History

Nazi Germany
- Name: U-222
- Ordered: 15 August 1940
- Builder: Germaniawerft, Kiel
- Yard number: 652
- Laid down: 16 June 1941
- Launched: 28 March 1942
- Commissioned: 23 May 1942
- Fate: Sunk in a collision, 2 September 1942

General characteristics
- Class & type: Type VIIC submarine
- Displacement: 769 tonnes (757 long tons) surfaced; 871 t (857 long tons) submerged;
- Length: 67.10 m (220 ft 2 in) o/a; 50.50 m (165 ft 8 in) pressure hull;
- Beam: 6.20 m (20 ft 4 in) o/a; 4.70 m (15 ft 5 in) pressure hull;
- Height: 9.60 m (31 ft 6 in)
- Draught: 4.74 m (15 ft 7 in)
- Installed power: 2,800–3,200 PS (2,100–2,400 kW; 2,800–3,200 bhp) (diesels); 750 PS (550 kW; 740 shp) (electric);
- Propulsion: 2 shafts; 2 × diesel engines; 2 × electric motors;
- Speed: 17.7 knots (32.8 km/h; 20.4 mph) surfaced; 7.6 knots (14.1 km/h; 8.7 mph) submerged;
- Range: 8,500 nmi (15,700 km; 9,800 mi) at 10 knots (19 km/h; 12 mph) surfaced; 80 nmi (150 km; 92 mi) at 4 knots (7.4 km/h; 4.6 mph) submerged;
- Test depth: 230 m (750 ft); Crush depth: 250–295 m (820–968 ft);
- Complement: 4 officers, 40–56 enlisted
- Armament: 5 × 53.3 cm (21 in) torpedo tubes (four bow, one stern); 14 × torpedoes or 26 TMA mines; 1 × 8.8 cm (3.46 in) deck gun (220 rounds); 1 x 2 cm (0.79 in) C/30 AA gun;

Service record
- Part of: 8th U-boat Flotilla; 23 May – 2 September 1942;
- Identification codes: M 00 832
- Commanders: Oblt.z.S. / Kptlt. Ralph von Jessen; 23 May – 2 September 1942;
- Operations: None
- Victories: None

= German submarine U-222 =

German World War II submarine

German Submarine U-222 was a Type VIIC U-boat of Nazi Germany's Kriegsmarine during World War II.

She was laid down at the F. Krupp Germaniawerft yard in Kiel as yard number 652 on 16 June 1941, launched on 28 March 1942 and commissioned on 23 May under Oberleutnant zur See Ralf von Jessen. She was part of the 8th U-boat Flotilla, a training organization.

She was lost on 2 September 1942 after a collision with in the Baltic. 42 men died; there were three survivors.

==Design==
German Type VIIC submarines were preceded by the shorter Type VIIB submarines. U-222 had a displacement of 769 t when at the surface and 871 t while submerged. She had a total length of 67.10 m, a pressure hull length of 50.50 m, a beam of 6.20 m, a height of 9.60 m, and a draught of 4.74 m. The submarine was powered by two Germaniawerft F46 four-stroke, six-cylinder supercharged diesel engines producing a total of 2800 to 3200 PS for use while surfaced, two AEG GU 460/8-276 double-acting electric motors producing a total of 750 PS for use while submerged. She had two shafts and two 1.23 m propellers. The boat was capable of operating at depths of up to 230 m.

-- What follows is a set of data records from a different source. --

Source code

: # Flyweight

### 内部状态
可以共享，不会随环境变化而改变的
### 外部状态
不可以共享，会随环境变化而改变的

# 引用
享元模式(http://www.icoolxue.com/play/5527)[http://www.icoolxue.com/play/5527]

The submarine had a maximum surface speed of 17.7 kn and a maximum submerged speed of 7.6 kn. When submerged, the boat could operate for 80 nmi at 4 kn; when surfaced, she could travel 8500 nmi at 10 kn. U-222 was fitted with five 53.3 cm torpedo tubes (four fitted at the bow and one at the stern), fourteen torpedoes, one 8.8 cm SK C/35 naval gun, 220 rounds, and a 2 cm C/30 anti-aircraft gun. The boat had a complement of between forty-four and sixty.